After writing my blog on narratives, I started reading a lot on storytelling (personal & corporate), as well as on identity narrative and so on. The whole idea why my literate journey is going that way I think is because I’m completely intrigued with the power of our intuition. What is the link between them you might ask? Well, I’m starting to get a grasp on that one. However, any research on intuition is very limited, let alone any literature on it… My question is: isn’t it about time?
Why? You might ask. Well, the more I coach people, the more I’m simply experiencing that as a coach it is not really up to me to find the right questions for the coachee, but merely to get the coachee in touch with his or her intuition and that the right questions come from there. Whether it is about more psychological issues, or about professional issues, it actually works for any issue. The ‘bad’ or ‘insecure’ feeling a person might have disappears as soon as that question coming from intuition is asked out loud.
After some communication with Mike Lehr (renowned President at Omega Z Advisors in US and author of ‘The Feminine Influence in Business’) we started emailing and this is what he thought of intuition: “At least initially it seems our intuition prompts us in specific directions. As it develops, it begins to tell us things. Intuition is very much the problem solving “engine” of our unconscious. In this sense, intuition is to our unconscious as cognition is to our conscious. In many ways, our intuition is the first awareness we have that our unconscious is trying to speak. “
And I completely agree with him on that. But we have to consider the psychological traits of narrative to be able to start grasping what our unconscious is trying to say, since the narrative is maybe the bridge between the unconscious and our conscious. It is through the story features that the uncomprensible unconscious becomes comprehensible.

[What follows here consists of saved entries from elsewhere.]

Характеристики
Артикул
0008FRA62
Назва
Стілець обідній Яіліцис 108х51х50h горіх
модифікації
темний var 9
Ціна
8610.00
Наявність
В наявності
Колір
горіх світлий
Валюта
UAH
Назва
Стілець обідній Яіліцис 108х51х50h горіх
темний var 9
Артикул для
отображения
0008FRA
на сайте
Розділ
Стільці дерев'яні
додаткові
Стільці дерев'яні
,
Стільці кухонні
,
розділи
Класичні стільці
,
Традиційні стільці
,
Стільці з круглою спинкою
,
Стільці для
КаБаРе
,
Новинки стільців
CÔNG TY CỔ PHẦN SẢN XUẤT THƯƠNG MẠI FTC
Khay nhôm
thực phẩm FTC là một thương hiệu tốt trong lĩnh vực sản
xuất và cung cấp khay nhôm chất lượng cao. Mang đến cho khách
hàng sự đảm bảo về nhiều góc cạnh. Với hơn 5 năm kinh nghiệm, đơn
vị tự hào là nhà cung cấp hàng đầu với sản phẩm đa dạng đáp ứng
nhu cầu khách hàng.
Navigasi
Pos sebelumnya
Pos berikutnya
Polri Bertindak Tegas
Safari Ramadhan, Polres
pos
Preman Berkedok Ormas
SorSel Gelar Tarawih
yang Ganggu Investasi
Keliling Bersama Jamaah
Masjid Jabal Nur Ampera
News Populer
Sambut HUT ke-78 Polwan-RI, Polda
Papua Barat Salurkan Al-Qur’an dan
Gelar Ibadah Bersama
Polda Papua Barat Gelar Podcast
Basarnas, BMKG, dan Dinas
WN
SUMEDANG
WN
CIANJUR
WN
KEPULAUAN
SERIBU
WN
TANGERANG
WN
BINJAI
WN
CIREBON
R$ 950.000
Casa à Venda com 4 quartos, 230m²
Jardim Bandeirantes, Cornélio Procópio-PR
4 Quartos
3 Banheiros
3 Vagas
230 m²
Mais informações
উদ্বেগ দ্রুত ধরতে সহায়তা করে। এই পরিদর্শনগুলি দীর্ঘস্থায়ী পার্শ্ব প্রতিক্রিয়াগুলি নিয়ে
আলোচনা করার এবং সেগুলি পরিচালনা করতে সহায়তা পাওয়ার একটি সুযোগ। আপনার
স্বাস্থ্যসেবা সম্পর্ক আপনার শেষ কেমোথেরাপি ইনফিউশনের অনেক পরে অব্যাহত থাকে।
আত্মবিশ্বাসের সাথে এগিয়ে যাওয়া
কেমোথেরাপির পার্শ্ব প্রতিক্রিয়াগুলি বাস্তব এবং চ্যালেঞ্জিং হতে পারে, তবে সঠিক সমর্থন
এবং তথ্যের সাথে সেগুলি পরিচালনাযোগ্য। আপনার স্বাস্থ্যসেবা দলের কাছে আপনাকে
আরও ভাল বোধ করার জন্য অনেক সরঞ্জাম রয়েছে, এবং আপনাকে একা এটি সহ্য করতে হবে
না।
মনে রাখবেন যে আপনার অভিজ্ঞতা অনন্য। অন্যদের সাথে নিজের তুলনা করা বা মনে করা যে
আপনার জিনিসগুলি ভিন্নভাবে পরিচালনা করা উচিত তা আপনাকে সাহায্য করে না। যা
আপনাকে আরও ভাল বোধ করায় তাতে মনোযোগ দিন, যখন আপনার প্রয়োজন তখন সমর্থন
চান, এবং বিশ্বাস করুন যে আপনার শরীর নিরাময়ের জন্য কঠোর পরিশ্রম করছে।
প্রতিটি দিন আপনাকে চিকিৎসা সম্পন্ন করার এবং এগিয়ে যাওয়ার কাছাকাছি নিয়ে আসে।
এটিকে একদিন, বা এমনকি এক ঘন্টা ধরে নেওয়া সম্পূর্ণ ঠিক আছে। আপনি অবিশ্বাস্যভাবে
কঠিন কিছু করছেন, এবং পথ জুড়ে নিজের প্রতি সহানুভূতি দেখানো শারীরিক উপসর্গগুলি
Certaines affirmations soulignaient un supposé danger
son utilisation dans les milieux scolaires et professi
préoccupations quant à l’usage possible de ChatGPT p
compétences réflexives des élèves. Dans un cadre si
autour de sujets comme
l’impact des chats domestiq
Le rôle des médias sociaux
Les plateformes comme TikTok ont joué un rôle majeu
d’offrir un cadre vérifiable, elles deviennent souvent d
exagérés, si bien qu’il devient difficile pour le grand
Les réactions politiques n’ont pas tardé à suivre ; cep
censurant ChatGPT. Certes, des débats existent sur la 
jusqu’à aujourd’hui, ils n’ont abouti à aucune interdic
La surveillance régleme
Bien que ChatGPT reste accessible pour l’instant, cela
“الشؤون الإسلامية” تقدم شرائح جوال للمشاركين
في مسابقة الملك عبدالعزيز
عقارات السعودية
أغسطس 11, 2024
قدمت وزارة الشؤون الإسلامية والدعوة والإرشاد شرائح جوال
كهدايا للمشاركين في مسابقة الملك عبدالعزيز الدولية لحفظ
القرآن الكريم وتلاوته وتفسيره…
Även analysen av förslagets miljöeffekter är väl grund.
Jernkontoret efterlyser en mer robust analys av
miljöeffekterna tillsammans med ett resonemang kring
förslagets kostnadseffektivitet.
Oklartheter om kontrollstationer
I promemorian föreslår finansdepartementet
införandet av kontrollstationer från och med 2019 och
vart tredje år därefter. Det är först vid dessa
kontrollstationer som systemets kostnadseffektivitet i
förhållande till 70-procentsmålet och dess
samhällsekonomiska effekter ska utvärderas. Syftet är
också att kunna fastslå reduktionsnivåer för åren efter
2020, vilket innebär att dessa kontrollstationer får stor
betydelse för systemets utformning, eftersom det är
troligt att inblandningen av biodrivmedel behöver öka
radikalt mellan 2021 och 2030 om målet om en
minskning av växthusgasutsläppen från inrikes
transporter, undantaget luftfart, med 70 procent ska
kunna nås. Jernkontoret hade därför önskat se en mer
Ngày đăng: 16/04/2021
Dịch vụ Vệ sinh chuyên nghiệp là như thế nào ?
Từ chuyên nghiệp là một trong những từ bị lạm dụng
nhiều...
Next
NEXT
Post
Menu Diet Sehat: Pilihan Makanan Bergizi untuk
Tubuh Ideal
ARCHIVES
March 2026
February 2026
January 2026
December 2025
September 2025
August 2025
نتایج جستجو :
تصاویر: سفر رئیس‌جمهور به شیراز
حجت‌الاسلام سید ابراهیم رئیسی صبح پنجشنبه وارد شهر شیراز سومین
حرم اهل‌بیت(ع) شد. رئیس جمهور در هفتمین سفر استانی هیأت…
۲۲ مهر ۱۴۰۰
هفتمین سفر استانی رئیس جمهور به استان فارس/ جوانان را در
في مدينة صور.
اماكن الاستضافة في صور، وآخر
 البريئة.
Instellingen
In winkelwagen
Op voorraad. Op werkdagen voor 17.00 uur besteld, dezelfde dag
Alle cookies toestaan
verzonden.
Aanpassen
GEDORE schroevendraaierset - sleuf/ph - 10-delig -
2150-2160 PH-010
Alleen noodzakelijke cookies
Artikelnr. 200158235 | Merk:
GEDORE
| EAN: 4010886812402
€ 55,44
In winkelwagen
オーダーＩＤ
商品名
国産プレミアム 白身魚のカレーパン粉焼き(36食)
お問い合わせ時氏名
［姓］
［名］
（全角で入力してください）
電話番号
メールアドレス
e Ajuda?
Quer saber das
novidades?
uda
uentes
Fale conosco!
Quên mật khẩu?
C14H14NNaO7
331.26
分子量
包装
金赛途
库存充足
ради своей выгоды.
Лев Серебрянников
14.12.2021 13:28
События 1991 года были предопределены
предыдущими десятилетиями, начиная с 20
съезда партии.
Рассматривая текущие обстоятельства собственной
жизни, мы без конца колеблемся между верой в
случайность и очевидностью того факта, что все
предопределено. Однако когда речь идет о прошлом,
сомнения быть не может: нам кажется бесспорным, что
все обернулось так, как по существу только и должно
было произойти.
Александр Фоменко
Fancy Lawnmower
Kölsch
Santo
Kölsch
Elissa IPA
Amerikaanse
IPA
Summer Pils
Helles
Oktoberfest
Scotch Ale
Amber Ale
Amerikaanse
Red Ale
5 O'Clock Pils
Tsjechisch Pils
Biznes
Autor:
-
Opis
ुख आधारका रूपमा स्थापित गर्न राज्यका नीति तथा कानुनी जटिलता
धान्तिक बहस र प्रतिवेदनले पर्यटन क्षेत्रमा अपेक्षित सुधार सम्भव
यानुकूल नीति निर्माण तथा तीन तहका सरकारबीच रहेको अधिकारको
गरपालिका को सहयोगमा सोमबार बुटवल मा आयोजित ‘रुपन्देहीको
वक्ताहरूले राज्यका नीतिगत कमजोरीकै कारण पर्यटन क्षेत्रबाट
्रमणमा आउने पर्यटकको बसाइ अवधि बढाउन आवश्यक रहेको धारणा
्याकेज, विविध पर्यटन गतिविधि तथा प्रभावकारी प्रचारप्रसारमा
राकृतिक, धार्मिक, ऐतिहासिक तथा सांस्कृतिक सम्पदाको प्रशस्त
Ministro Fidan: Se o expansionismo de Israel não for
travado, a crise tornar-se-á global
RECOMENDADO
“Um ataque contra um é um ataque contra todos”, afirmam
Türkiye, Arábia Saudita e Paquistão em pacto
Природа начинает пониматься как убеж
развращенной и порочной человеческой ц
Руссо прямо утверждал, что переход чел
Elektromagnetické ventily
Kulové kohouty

The challenge for me as a coach is to scratch the surface to get to that intuition where the right question is and probably the answer already with it. How many people haven’t you heard saying: “at some level I always knew this”?
The anwer or some sort of “action plan” to deal with these intuitive questions come with a whole new range of questions, uncertainties, challanges etc but more on the cognitive level. And actually that is where the truly fun part of coaching starts where it doesn’t take long to see major progressions in achieving goals and level of happiness of the coachees.
So, again, I wonder why this problem solving “engine” isn’t worth the time, the effort or the seriousness for scrutiny, since any problem solving trait has always proven its worth in personal, creative & business problems?